A month has gone by since the last earnings report for Idexx Laboratories (IDXX - Free Report) . Shares have added about 5.3% in that time frame, outperforming the S&P 500.
Will the recent positive trend continue leading up to its next earnings release, or is Idexx due for a pullback? Before we dive into how investors and analysts have reacted as of late, let's take a quick look at the most recent earnings report in order to get a better handle on the important catalysts.
IDEXX Laboratories reported second-quarter 2018 earnings per share (EPS) of $1.23, up 29.5% year over year on a reported basis and up 33% on a comparable constant exchange rate (CER) basis. This also surpassed the Zacks Consensus Estimate by 4.2%.
Revenues in Detail
Revenues rose 14.1% year over year (up 12% on organic basis) to $580.8 million, surpassing the Zacks Consensus Estimate of $574.9 million.
The upside was driven by strong global gains in Companion Animal Group (“CAG”) Diagnostics recurring revenues, including double-digit organic revenue gains in in IDEXX VetLabacross consumable and reference laboratorydiagnostic and consulting services. Further, steady overall growth contributed to the top line.
IDEXX derives revenues from four operating segments: CAG; Water; Livestock, Poultry and Dairy (LPD); and Other.

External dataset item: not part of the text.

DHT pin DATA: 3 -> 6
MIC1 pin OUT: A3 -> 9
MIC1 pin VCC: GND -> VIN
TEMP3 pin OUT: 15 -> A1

In the second quarter, CAG revenues rose 15.3% (up 13% organically) year over year to $507.4 million. Water segment’s revenues were up 11.2% from the prior-year quarter (up 9% organically) to $32.6 million. LPD revenues grew 3.9% (flat organically) to $34.9 million. Revenues at the Other segment rose 6.7% on a reported basis to $5.6 million.
Gross profit increased 13.6% to $332.4 million in the reported quarter. However, gross margin contracted 27 basis points (bps) to 57.2% on a 14.8% rise in cost of revenues to $248.3 million.
Sales and marketing expenses rose 9.8% to $96.3 million, while general and administrative expenses increased 10.1% to $61.1 million. Research and development expenses rose 9.3% to $29.5 million. Operating margin in the quarter improved 99 bps to 25.1%.
IDEXX exited the second quarter of 2018 with cash and cash equivalents of $174.6 million, compared with $159.2 million at the end of the first quarter. Year-to-date net cash provided by operating activities was $153.7 million, compared with $141.5 million in the year-ago period.
IDEXX has lowered the upper end of its 2018 revenue outlook to a new range of $2,205-$2,230 million (earlier range was $2,205-$2,245 million). However, the company has raised the lower end of its 2018 revenue organic growth guidance to 11.5-12.5% from the previous 10.5-12.5%. The Zacks Consensus Estimate for 2018 revenues is pegged at $2.23 billion, within the guided range.
Management also raised the low end of its EPS guidance to $4.10-$4.20 from the earlier $4.06-$4.20, supported by continued operating margin expansion aligned with its long-term goals. The updated outlook represents EPS growth of 39-43% on a reported basis compared with 38-43% stated previously. The Zacks Consensus Estimate for 2018 adjusted EPS is pegged at $4.17, within the guided range.
How Have Estimates Been Moving Since Then?
In the past month, investors have witnessed a downward trend in fresh estimates.
At this time, Idexx has a great Growth Score of A, though it is lagging a lot on the Momentum Score front with a C. Charting a somewhat similar path, the stock was allocated a grade of D on the value side, putting it in the bottom 40% for this investment strategy.
Overall, the stock has an aggregate VGM Score of B. If you aren't focused on one strategy, this score is the one you should be interested in.
Our style scores indicate that the stock is more suitable for growth investors than momentum investors.
Estimates have been broadly trending downward for the stock, and the magnitude of this revision indicates a downward shift. Notably, Idexx has a Zacks Rank #3 (Hold). We expect an in-line return from the stock in the next few months.